The chemical network used in our model is incomplete for proper modelling of chemistry of COMs and extensions of gas-phase and grain surface chemistries must be used in future work (Garrod 2013; Taquet et al. 2016; Fedoseev et al. 2017).

5 Conclusions

The evolution of abundances of COMs in C-type shock wave is considered. The main results of the paper are summarized below:

  1. (i)

    The sputtering of grain mantles takes place in the shock region close to the peak of neutral gas temperature. As a result, time-scale for molecule survival in the high-velocity shock is low—of the order of dozens of years.

  2. (ii)

    For high-speed shocks, \(u_{\mathrm{{s}}} \gtrsim40\mbox{--}45~\mbox{km}\,\mbox{s}^{-1}\) at preshock gas density \(n_{\mathrm{{H,tot}}} = 2 \times10^{4}~\mbox{cm}^{-3}\), the abundance of H atoms and radicals in the postshock gas is relatively high, that affects the gas-phase and grain surface chemistries. The efficient methanol production on the surface of dust grains in the cool postshock gas may be one of the reasons of high abundance of methanol ice observed toward some young stellar objects.

  3. (iii)

    Gas-phase methanol is re-formed in the postshock gas via reactive desorption mechanism.

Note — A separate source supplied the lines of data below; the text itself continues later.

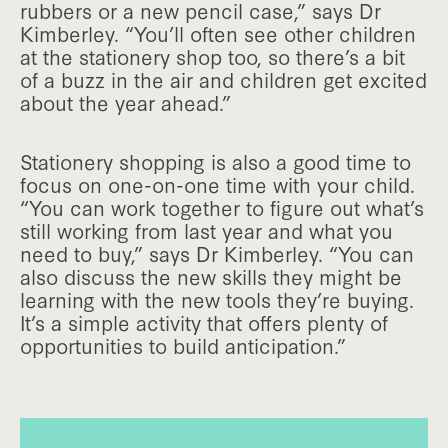
rubbers or a new pencil case,” says Dr
Kimberley. “You’ll often see other children
at the stationery shop too, so there’s a bit
of a buzz in the air and children get excited
about the year ahead.”
Stationery shopping is also a good time to
focus on one-on-one time with your child.
“You can work together to figure out what’s
still working from last year and what you
need to buy,” says Dr Kimberley. “You can
also discuss the new skills they might be
learning with the new tools they’re buying.
It’s a simple activity that offers plenty of
opportunities to build anticipation.”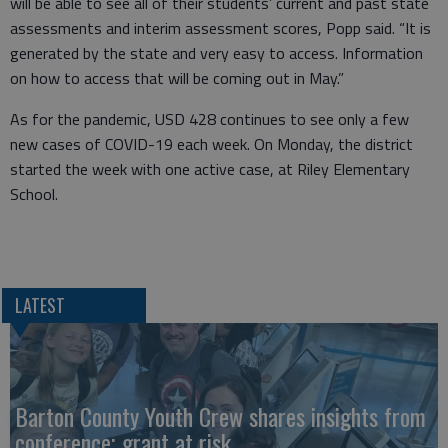
will be able to see all of their students’ current and past state
assessments and interim assessment scores, Popp said. “It is
generated by the state and very easy to access. Information
on how to access that will be coming out in May.”
As for the pandemic, USD 428 continues to see only a few
new cases of COVID-19 each week. On Monday, the district
started the week with one active case, at Riley Elementary
School.
LATEST
Barton County Youth Crew shares insights from
conference; grant at risk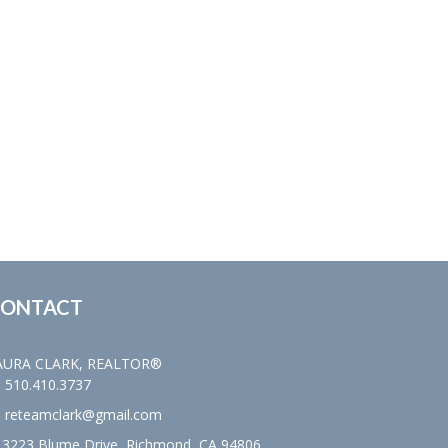
ONTACT
AURA CLARK, REALTOR®
510.410.3737
reteamclark@gmail.com
3223 Blume Drive, Richmond, CA 94806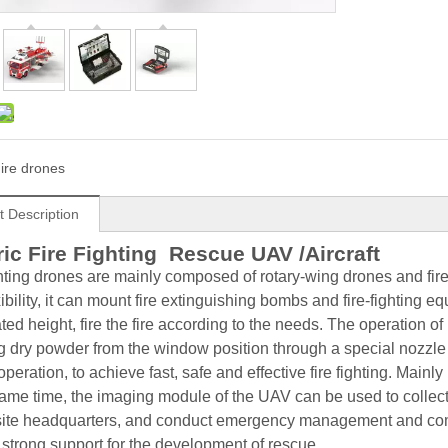
ire drones
t Description
ric Fire Fighting Rescue UAV /Aircraft
ghting drones are mainly composed of rotary-wing drones and fire-
ibility, it can mount fire extinguishing bombs and fire-fighting equ
ted height, fire the fire according to the needs. The operation 
g dry powder from the window position through a special nozzle f
operation, to achieve fast, safe and effective fire fighting. Mainly u
same time, the imaging module of the UAV can be used to collect an
site headquarters, and conduct emergency management and comm
 strong support for the development of rescue.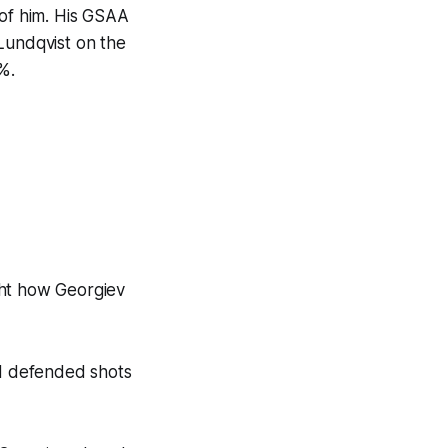
 of him. His GSAA
Lundqvist on the
%.
ght how Georgiev
nd defended shots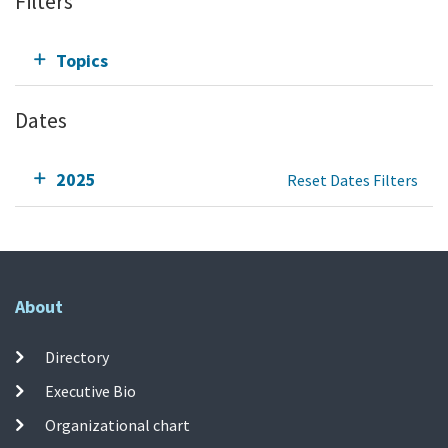
Filters
Topics
Dates
2025
Reset Dates Filters
About
Directory
Executive Bio
Organizational chart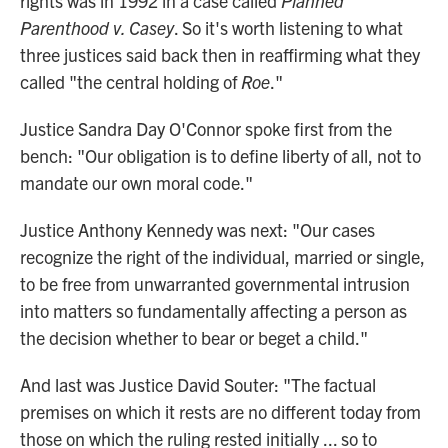
rights was in 1992 in a case called
Planned
Parenthood v. Casey
. So it's worth listening to what
three justices said back then in reaffirming what they
called "the central holding of
Roe
."
Justice Sandra Day O'Connor spoke first from the
bench: "Our obligation is to define liberty of all, not to
mandate our own moral code."
Justice Anthony Kennedy was next: "Our cases
recognize the right of the individual, married or single,
to be free from unwarranted governmental intrusion
into matters so fundamentally affecting a person as
the decision whether to bear or beget a child."
And last was Justice David Souter: "The factual
premises on which it rests are no different today from
those on which the ruling rested initially ... so to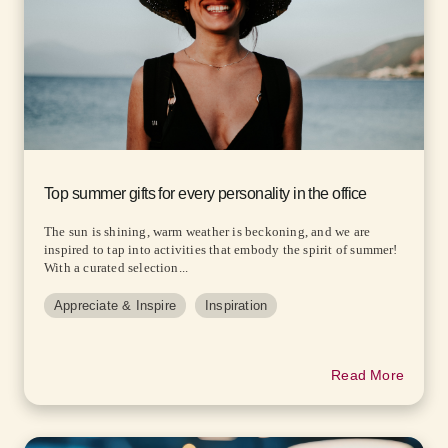
Top summer gifts for every personality in the office
The sun is shining, warm weather is beckoning, and we are
inspired to tap into activities that embody the spirit of summer!
With a curated selection...
Appreciate & Inspire
Inspiration
Read More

The efficiency of reactive desorption is a key parameter that determines the gas-phase abundance of methanol and other complex species that are produced via it.

  4. (iv)

    At high shock speeds, the postshock abundances of some COMs such as methyl formate may be much higher than in the preshock gas due to efficient gas-phase production.

A comparison has been made between our simulations and results obtained with other publicly available codes: NAUTILUS for modelling chemistry of dark clouds (Ruaud et al. 2016) and mhd_vode for modelling shocks (Flower and Pineau des Forêts 2015). The difference between the results of our simulations and those of NAUTILUS code is not larger than an order of magnitude for most simple species. There is a good agreement between our results and that of the mhd_vode code—both codes predict similar profiles of gas temperature and velocity, and similar shock widths.

The shock model presented can be employed to interpret observational data on molecular emission from outflows powered by protostars, to study formation of biologically relevant molecules in shock regions, and can be also used for modelling of cosmic masers. The influence of various physical parameters on the chemistry and molecular emission of the shocked gas can be studied using this model.